Antennas and Computational Electromagnetism.

LINKS can count on more than 10 years of successful experience in project, experimental and numerical activities related to antennas, electromagnetic compatibility (EMC) and applied electromagnetism.

The group’s research has been a landmark for planning, prototyping and testing innovative antennas for years now, particularly for electronic scanning and low profile antennas, either conventional or metasurface paradigm-based.

Antenna design is supported by many internally developed state-of-the-art software tools, product of great experience in computational electromagnetism.

The group’s computational code and know-how are applied in commercially available SW and businesses can use them through professional consultation services and applied research projects partnerships (i.e. of the European Commission or of space agencies).

Computational expertise has given rise to independent tools that help the antenna engineering and development cycle, particularly in regard to fast qualification measurements and experimental diagnostics.
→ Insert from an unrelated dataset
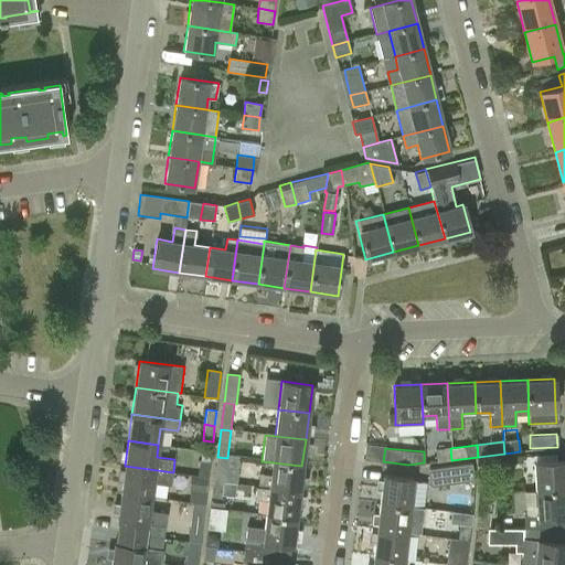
[(437,462),(451,460),(450,448),(435,450),(437,462)]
The antennas software tool for diagnostics enables rebuilding the field on themselves (near field) starting from the one measured through conventional systems, and is present in a widely used market-available tool that can also couple measurements and simulations in the most widespread electromagnetic simulation commercial software.

The main electromagnetic simulation code developed by the team enables accurate (full wave) and reliable modelling of big structures with many geometrical details. The code can efficiently module structures with more than 100 wavelengths which scales comprehend many orders of magnitude, with details smaller that the wavelength. Hybrid methods enable even bigger dimensions by using high frequency approximation. More specifically, the group has developed and manages code for hypersonic-flying objects or vehicles analysis, both for prediction of RF communication channel (with blackout possibility) and for radar section prediction.

Another independent tool is a SW suite for automatic design of compact and reconfigurable antennas that uses the “direct design” concept, with no hypothesis or approximation on the radiation mechanism of the antenna.
Finally, the developed numeric tools have given rise to RF/microwave tomography code, both for medical applications and for non-invasive and non-destructive analysis of structures.